Dataset records:
··········

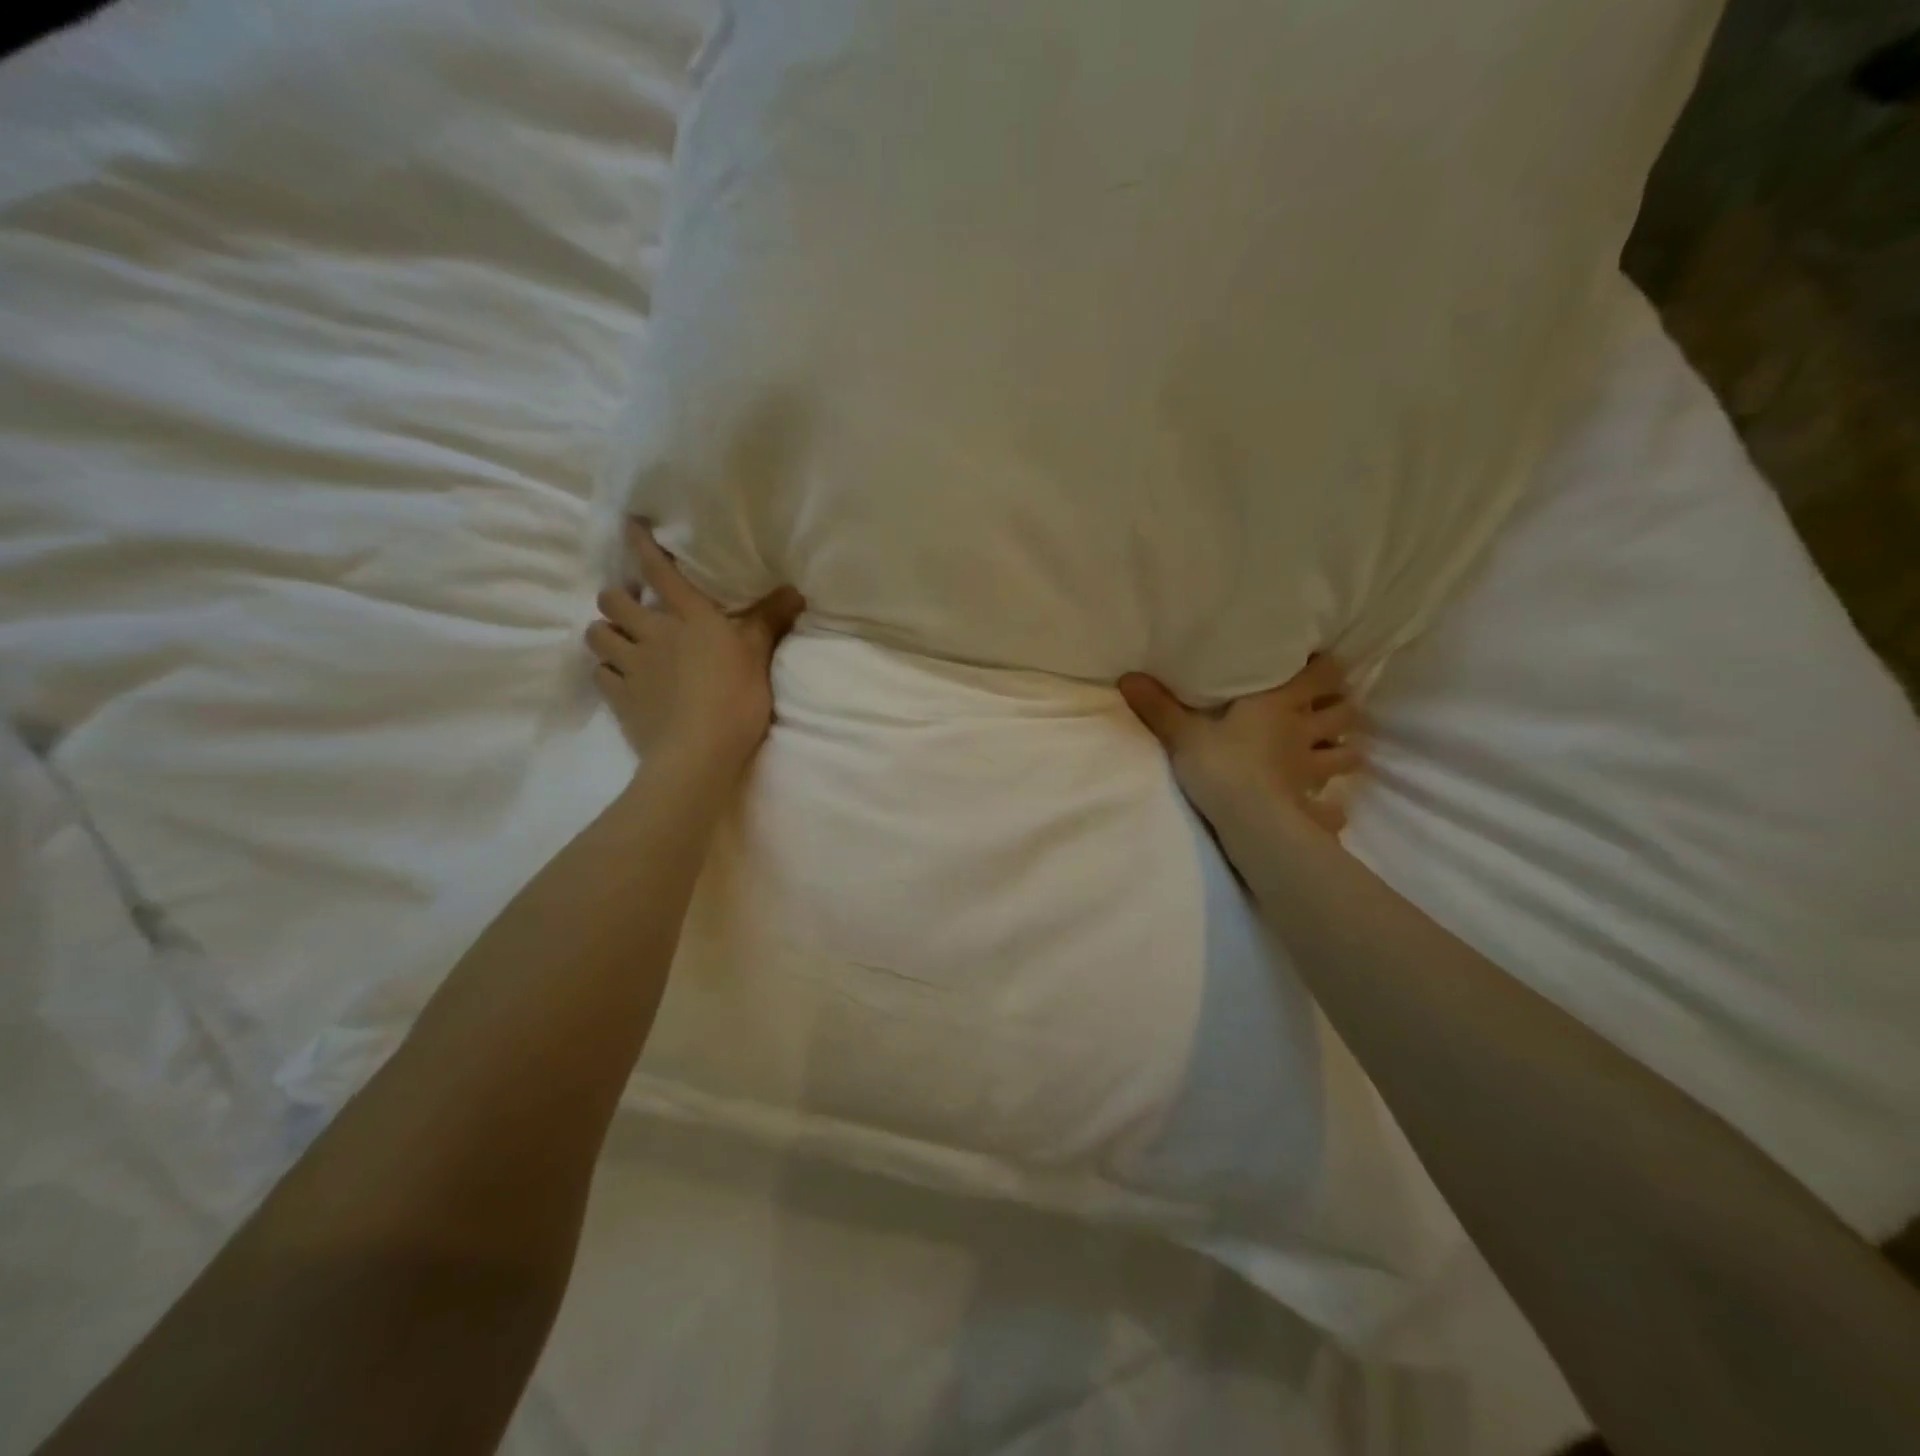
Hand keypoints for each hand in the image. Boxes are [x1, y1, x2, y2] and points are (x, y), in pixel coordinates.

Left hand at [585, 520, 805, 778]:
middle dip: (616, 597)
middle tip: (630, 606)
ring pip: (597, 636)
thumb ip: (770, 620)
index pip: (659, 572)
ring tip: (619, 641)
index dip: (642, 545)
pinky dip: (607, 671)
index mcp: (690, 619)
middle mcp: (653, 634)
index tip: (630, 524)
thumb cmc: (736, 698)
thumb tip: (795, 589)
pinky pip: (600, 674)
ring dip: (605, 633)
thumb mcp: (759, 656)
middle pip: (613, 600)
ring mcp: (631, 667)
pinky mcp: (619, 698)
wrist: (698, 753)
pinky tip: (620, 678)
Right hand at [1119, 656, 1362, 835]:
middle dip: (1340, 707)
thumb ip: (1158, 707)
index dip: (1324, 668)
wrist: (1249, 820)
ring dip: (1343, 750)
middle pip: (1343, 712)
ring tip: (1332, 750)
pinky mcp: (1311, 803)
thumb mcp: (1182, 734)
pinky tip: (1328, 809)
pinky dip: (1333, 806)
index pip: (1320, 676)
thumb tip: (1127, 677)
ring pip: (1346, 754)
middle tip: (1327, 706)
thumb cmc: (1220, 765)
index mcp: (1278, 705)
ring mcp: (1312, 769)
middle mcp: (1303, 732)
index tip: (1317, 664)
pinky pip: (1333, 807)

··········

**Directions**
Output every record above exactly as written, but skip the pictures.

**Written answer**
Hand keypoints for each hand in the image. Boxes are [x1, y1, x2, y2] and points are (x, y), in pixel coordinates.

Left hand at [585, 520, 805, 778]:
middle dip: (616, 597)
middle tip: (630, 606)
ring pip: (597, 636)
thumb ip: (770, 620)
index pip: (659, 572)
ring tip: (619, 641)
index dip: (642, 545)
pinky dip: (607, 671)
index mcp: (690, 619)
middle mcp: (653, 634)
index tip: (630, 524)
thumb cmc: (736, 698)
thumb tip: (795, 589)
pinky pip: (600, 674)
ring dip: (605, 633)
thumb mcp: (759, 656)
middle pip: (613, 600)
ring mcp: (631, 667)
pinky mcp: (619, 698)
wrist: (698, 753)
pinky tip: (620, 678)
Right hand at [1119, 656, 1362, 835]:
middle dip: (1340, 707)
thumb ip: (1158, 707)
index dip: (1324, 668)
wrist: (1249, 820)
ring dip: (1343, 750)
middle pip: (1343, 712)
ring tip: (1332, 750)
pinky mcp: (1311, 803)
thumb mcp: (1182, 734)
pinky tip: (1328, 809)
pinky dip: (1333, 806)
index pip: (1320, 676)
thumb tip: (1127, 677)
ring pip: (1346, 754)
middle tip: (1327, 706)
thumb cmc: (1220, 765)
index mcp: (1278, 705)
ring mcp: (1312, 769)
middle mcp: (1303, 732)
index tip: (1317, 664)
pinky pip: (1333, 807)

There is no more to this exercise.